Why don't you use sysutils/seatools?


----------



## Brad303 (Mar 15, 2018)

The port just uses the binary from Seagate. If you build it yourself, you'll see that it asks you to download seatools from the provided URL and put it in /usr/ports/distfiles.

The end result is the same.


----------



## SirDice (Mar 15, 2018)

Not exactly. The port also installs the Linux binary compatibility and makes sure the Linux binary is run through it.
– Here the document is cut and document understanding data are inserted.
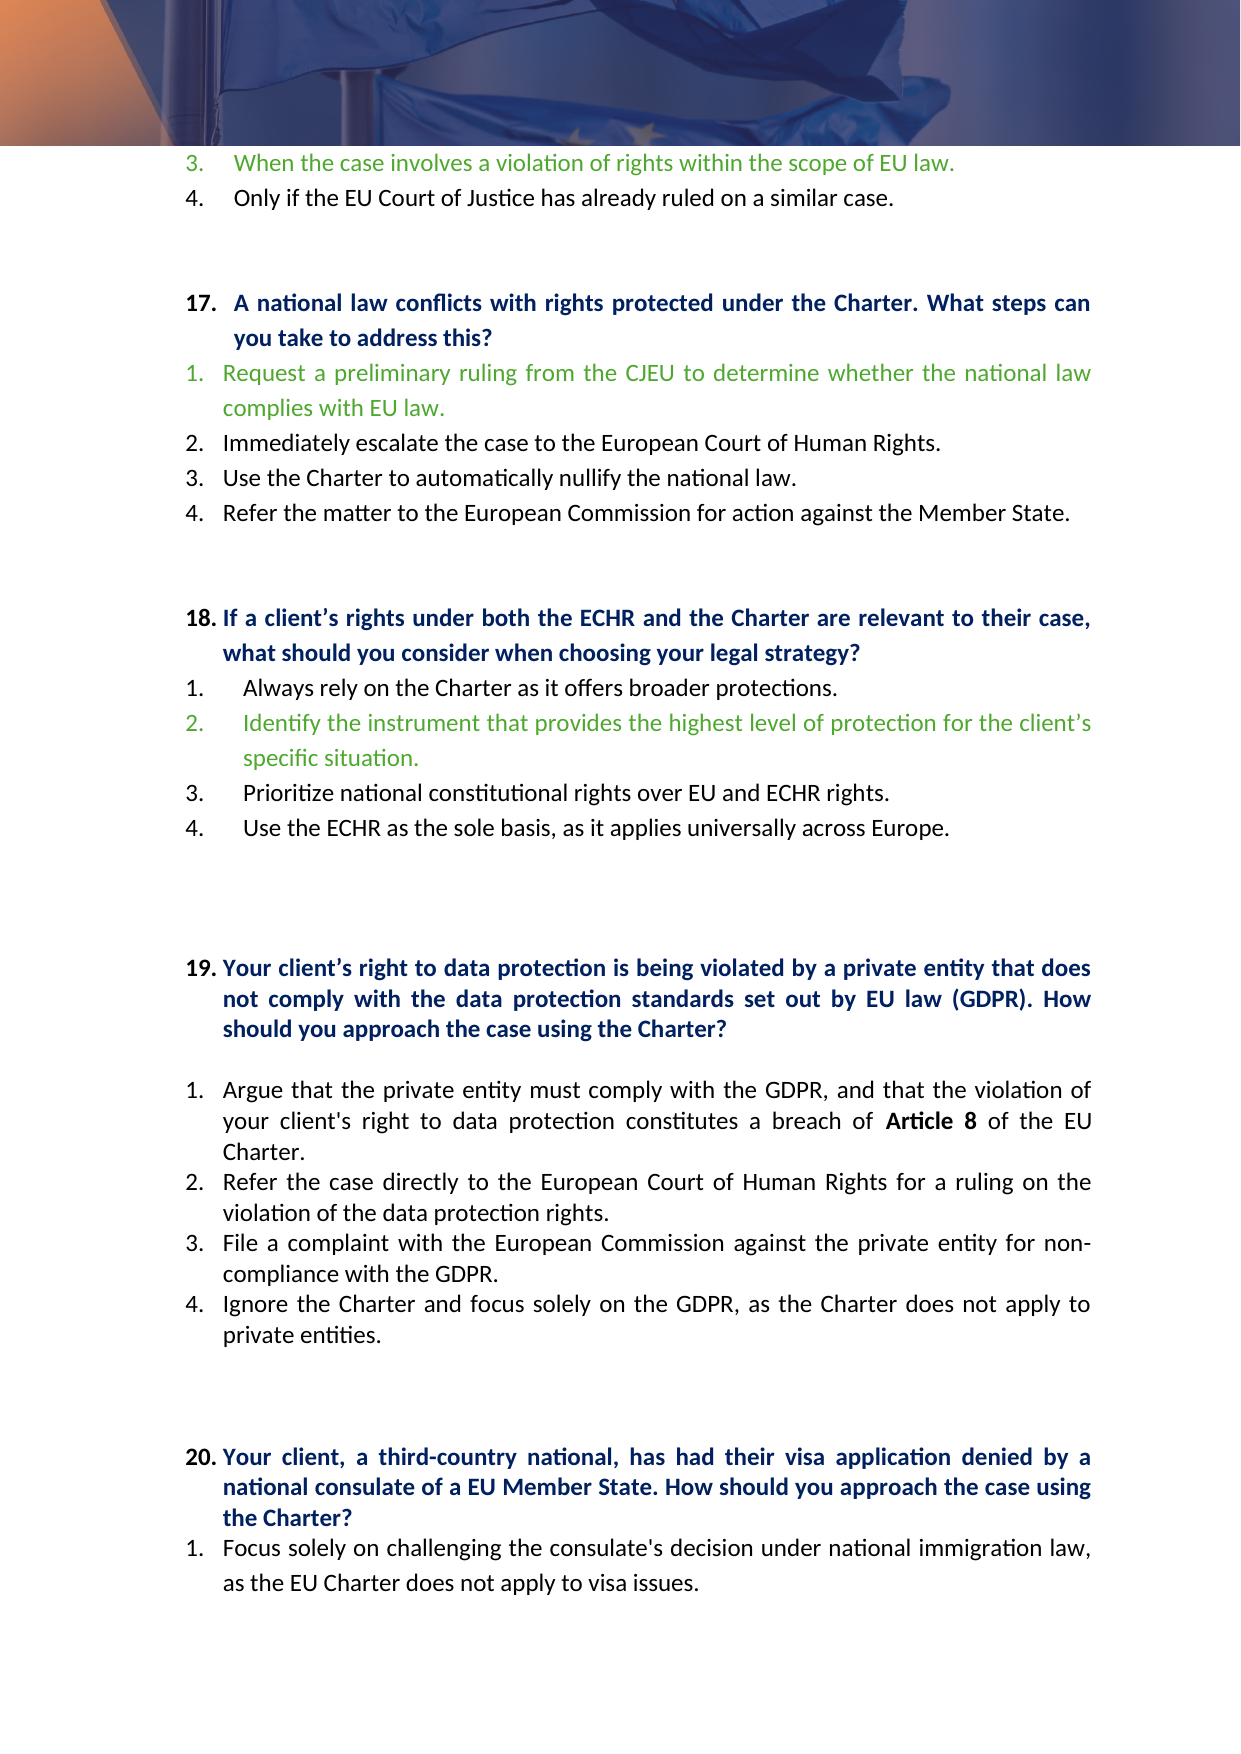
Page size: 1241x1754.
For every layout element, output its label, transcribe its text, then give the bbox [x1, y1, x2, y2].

list Only if the EU Court of Justice has already ruled on a similar case. [185, 183, 1093, 213]
list Use the ECHR as the sole basis, as it applies universally across Europe. [185, 813, 1093, 843]
list Identify the instrument that provides the highest level of protection for the client’s specific situation. [185, 708, 1093, 773]
list Refer the case directly to the European Court of Human Rights for a ruling on the violation of the data protection rights. [185, 1166, 1093, 1227]
list Your client’s right to data protection is being violated by a private entity that does not comply with the data protection standards set out by EU law (GDPR). How should you approach the case using the Charter? [185, 953, 1093, 1044]
list Argue that the private entity must comply with the GDPR, and that the violation of your client's right to data protection constitutes a breach of Article 8 of the EU Charter. [185, 1075, 1093, 1166]
list Use the Charter to automatically nullify the national law. [185, 463, 1093, 493]
list File a complaint with the European Commission against the private entity for non-compliance with the GDPR. [185, 1227, 1093, 1288]
list Ignore the Charter and focus solely on the GDPR, as the Charter does not apply to private entities. [185, 1288, 1093, 1349]
list Immediately escalate the case to the European Court of Human Rights. [185, 428, 1093, 458]
list Your client, a third-country national, has had their visa application denied by a national consulate of a EU Member State. How should you approach the case using the Charter? [185, 1441, 1093, 1532]
list If a client’s rights under both the ECHR and the Charter are relevant to their case, what should you consider when choosing your legal strategy? [185, 603, 1093, 668]
list Prioritize national constitutional rights over EU and ECHR rights. [185, 778, 1093, 808]
picture [0, 0, 1241, 146]
list Focus solely on challenging the consulate's decision under national immigration law, as the EU Charter does not apply to visa issues. [185, 1532, 1093, 1598]
list A national law conflicts with rights protected under the Charter. What steps can you take to address this? [185, 288, 1093, 353]
list When the case involves a violation of rights within the scope of EU law. [185, 148, 1093, 178]
list Request a preliminary ruling from the CJEU to determine whether the national law complies with EU law. [185, 358, 1093, 423]
list Refer the matter to the European Commission for action against the Member State. [185, 498, 1093, 528]
list Always rely on the Charter as it offers broader protections. [185, 673, 1093, 703]
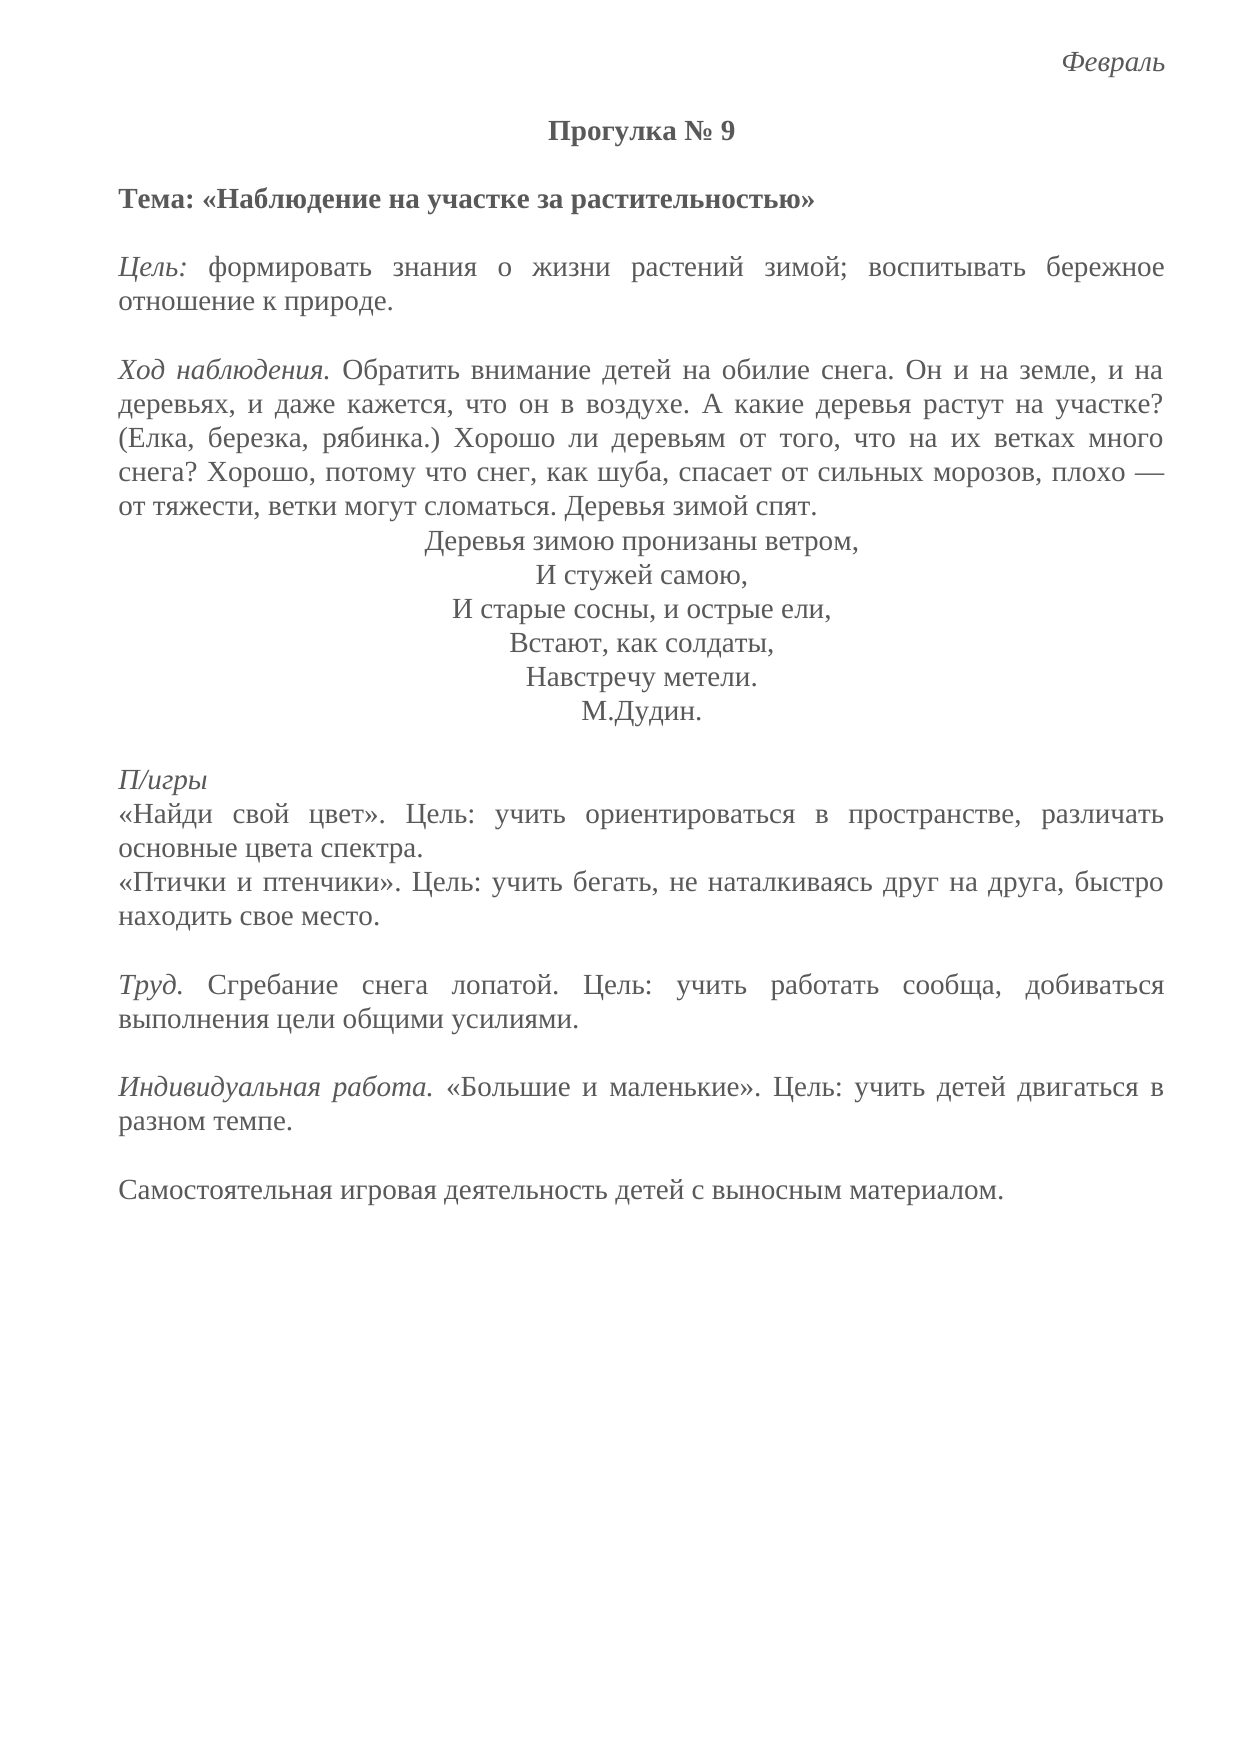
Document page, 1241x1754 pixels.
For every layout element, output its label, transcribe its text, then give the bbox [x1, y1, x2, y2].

text Цель: формировать знания о жизни растений зимой; воспитывать бережное отношение к природе. [118, 249, 1165, 317]
text П/игры [118, 761, 1165, 795]
text «Найди свой цвет». Цель: учить ориентироваться в пространстве, различать основные цвета спектра. [118, 795, 1165, 864]
text «Птички и птенчики». Цель: учить бегать, не наталкиваясь друг на друга, быстро находить свое место. [118, 864, 1165, 932]
text Индивидуальная работа. «Большие и маленькие». Цель: учить детей двигаться в разном темпе. [118, 1069, 1165, 1137]
text Встают, как солдаты, [118, 624, 1165, 659]
text Труд. Сгребание снега лопатой. Цель: учить работать сообща, добиваться выполнения цели общими усилиями. [118, 966, 1165, 1034]
text И старые сосны, и острые ели, [118, 590, 1165, 624]
text Ход наблюдения. Обратить внимание детей на обилие снега. Он и на земле, и на деревьях, и даже кажется, что он в воздухе. А какие деревья растут на участке? (Елка, березка, рябинка.) Хорошо ли деревьям от того, что на их ветках много снега? Хорошо, потому что снег, как шуба, спасает от сильных морозов, плохо — от тяжести, ветки могут сломаться. Деревья зимой спят. [118, 351, 1165, 522]
text Февраль [118, 44, 1165, 78]
text М.Дудин. [118, 693, 1165, 727]
text Самостоятельная игровая деятельность детей с выносным материалом. [118, 1171, 1165, 1205]
text Прогулка № 9 [118, 112, 1165, 146]
text И стужей самою, [118, 556, 1165, 590]
text Тема: «Наблюдение на участке за растительностью» [118, 180, 1165, 214]
text Деревья зимою пронизаны ветром, [118, 522, 1165, 556]
text Навстречу метели. [118, 659, 1165, 693]
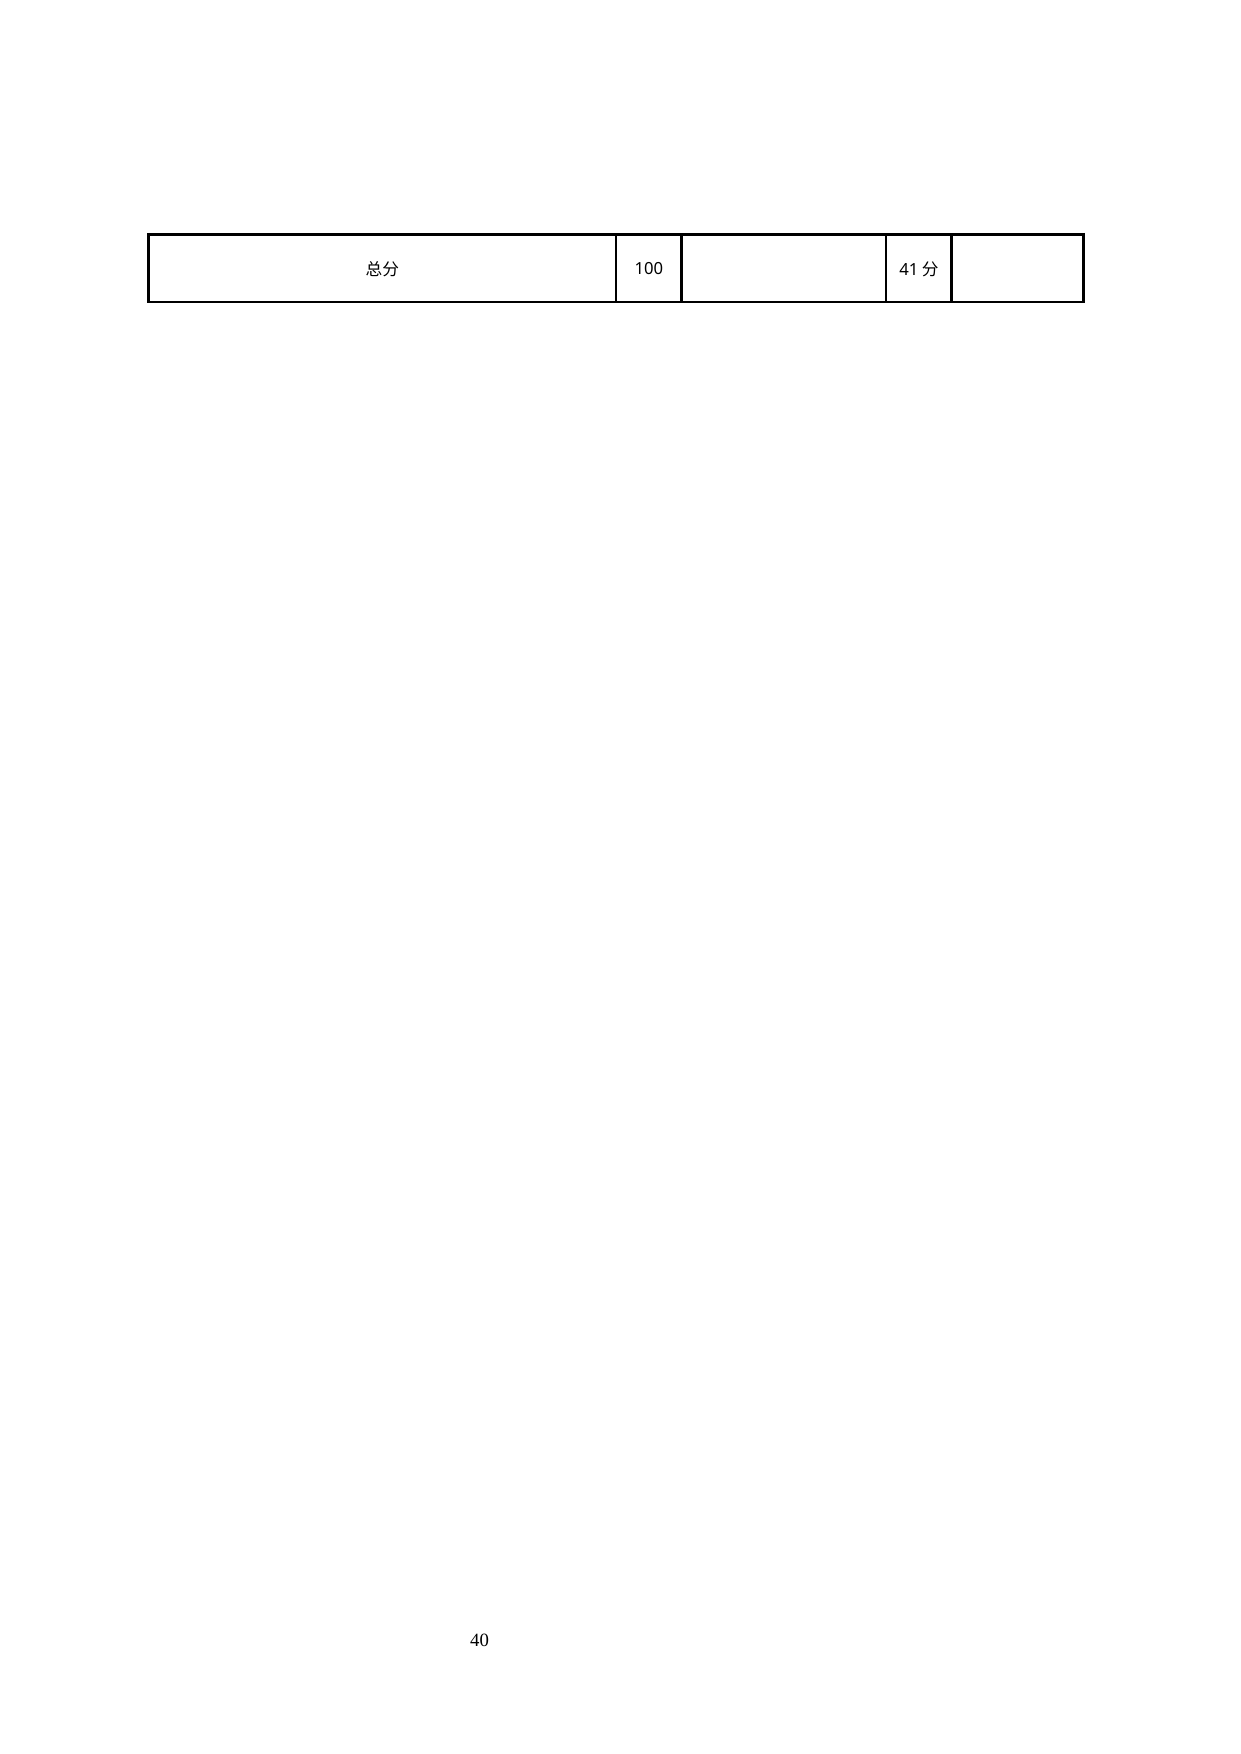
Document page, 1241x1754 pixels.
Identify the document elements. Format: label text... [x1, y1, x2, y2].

And that's the part you need.


----------



## Brad303 (Mar 15, 2018)

That may be, but the binary is still looking for the sg device.


----------



## Terry_Kennedy (Mar 19, 2018)

BradWaite said:


> That may be, but the binary is still looking for the sg device.


There is a sg(4) driver, but it is not documented (other than in the source) and does not provide anywhere near the range of capabilities found in the native FreeBSD pass(4) driver. You could start here.

Unfortunately, most binaries that use the sg(4) device want to use it for things that are not supported in the FreeBSD implementation. Patches to expand the range of emulated functions would probably be welcome, but to be honest most of the limited development effort in this area is concentrated on the pass(4) device. And even there, it took a nearly 5 years after one pass(4) function was broken before someone (me) noticed and reported  a crippling bug (for some applications) - see PR 218572 for the gory details.


----------